Fronting the entrance of Wat Jom Thong, which faces the east, are 3 stand-alone archways facing north, south and east.

The northern side of Wat Jom Thong.


The southern side of Wat Jom Thong is the most common entrance of most tourists coming from the south's main tourist drag.




The back of Wat Jom Thong. 

A second, smaller but more modern temple rises at the back of the main temple.




Main "altar" of the second temple at the backyard.

Wood carvings at the main temple's front door.







Main altar of the ordination/prayer hall of Wat Jom Thong.

Entrance gate of Wat Jom Thong from the southern entrance.

Fields surrounding Wat Jom Thong.

In the central town of Muang Khong, Wat Phuang Kaew dominates with its sprawling grounds and a gigantic Golden Buddha facing the east. The statue itself sits on a pedestal rising from an 18-step platform guarded by nagas (mythical water serpents) from each side. There are stupas at the front. Two main temple halls stand beside each other.

The main temple is the "sim" (ordination hall). It boasts of a breezy hall beautifully designed with white posts on a square-tiled hallway filled with Buddha statues, a gong, a carriage, etc. In the chaotic era of political struggle during Laos' "revolution", the government tried to oust the abbot governing the temple. Despite such power and influence, they were unable to do this. People have since believed that the head monk's powerful meditation had given him due supernatural powers to deflect the oppressive politicians, making this temple quite a bit of a local legend.
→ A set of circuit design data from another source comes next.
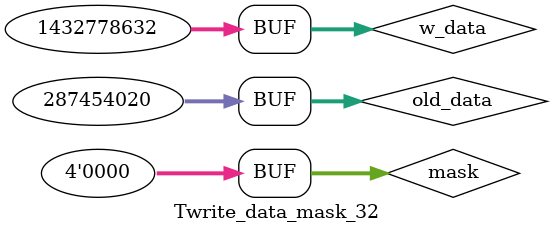
<source format=v>
`timescale 1ns / 1ps


module Twrite_data_mask_32;

	// Inputs
	reg [3:0] mask;
	reg [31:0] w_data;
	reg [31:0] old_data;

	// Outputs
	wire [31:0] new_data;

	// Instantiate the Unit Under Test (UUT)
	write_data_mask_32 uut (
		.mask(mask), 
		.w_data(w_data), 
		.old_data(old_data), 
		.new_data(new_data)
	);

	initial begin
		// Initialize Inputs
		mask = 0;
		w_data = 0;
		old_data = 0;

		// Wait 100 ns for global reset to finish
		#10;
      old_data = 32'h11223344;
		w_data = 32'h55667788;
		mask = 4'b0001;
		#10
		mask = 4'b0010;
		#10
		mask = 4'b0100;
		#10
		mask = 4'b1000;
		#10
		mask = 4'b0011;
		#10
		mask = 4'b1100;
		#10
		mask = 4'b1111;
		#10
		mask = 4'b0000;
		// Add stimulus here

	end
      
endmodule


</source>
Since the temple stands smack in the heart of Muang Khong, it is easy to visit anytime of day. It is located south of the bridge and the row of guesthouses. Nearby is an internet cafe with cheaper rates that open until 10PM. The Agricultural Promotion Bank is in the vicinity, so are the Police Station, Post Office, Lao Telecom, Governor's Office, Bureau of Finance and Office of the Poverty Assistance Fund. In front of the temple is an abandoned football field now covered by untrimmed grass.

There is a more romantic temple - Wat Phu Khao Kaew - that sits on top of a hill at the western riverbank, in the Muang Saen village 8 kilometers east from Muang Khong. This was something I wanted to see more than a traipse into the party island of Don Det. I knew I had to get there.

This is the Eye in the Sky!

Wat Phuang Kaew's gigantic Golden Buddha being guarded by a naga.

Wat Phuang Kaew's main temple.

Main altar of Wat Phuang Kaew











Spacious and atmosphere-rich ordination hall of Wat Phuang Kaew.

Second temple in Wat Phuang Kaew grounds standing to the right of the main temple, but is mostly closed.












Stupas in front of Wat Phuang Kaew's grounds. In front is a football field that's mostly deserted.


2 comments:

R.Ramakrishnan said...

Temple architecture is simple,unique and very appealing.The Buddhas are beautiful & serene.Wat Phu Khao Kaew is indeed romantic !

eye in the sky said...

Ram:

Agree. After having seen so many temples, these two have simple architecture, but what they lack in architectural novelty, they made up in atmosphere - and history. :)

I have to say though that we hardly have temples of such kind in the Philippines (I can count the ones I know in the fingers in one hand). Having said that, every temple is special for me.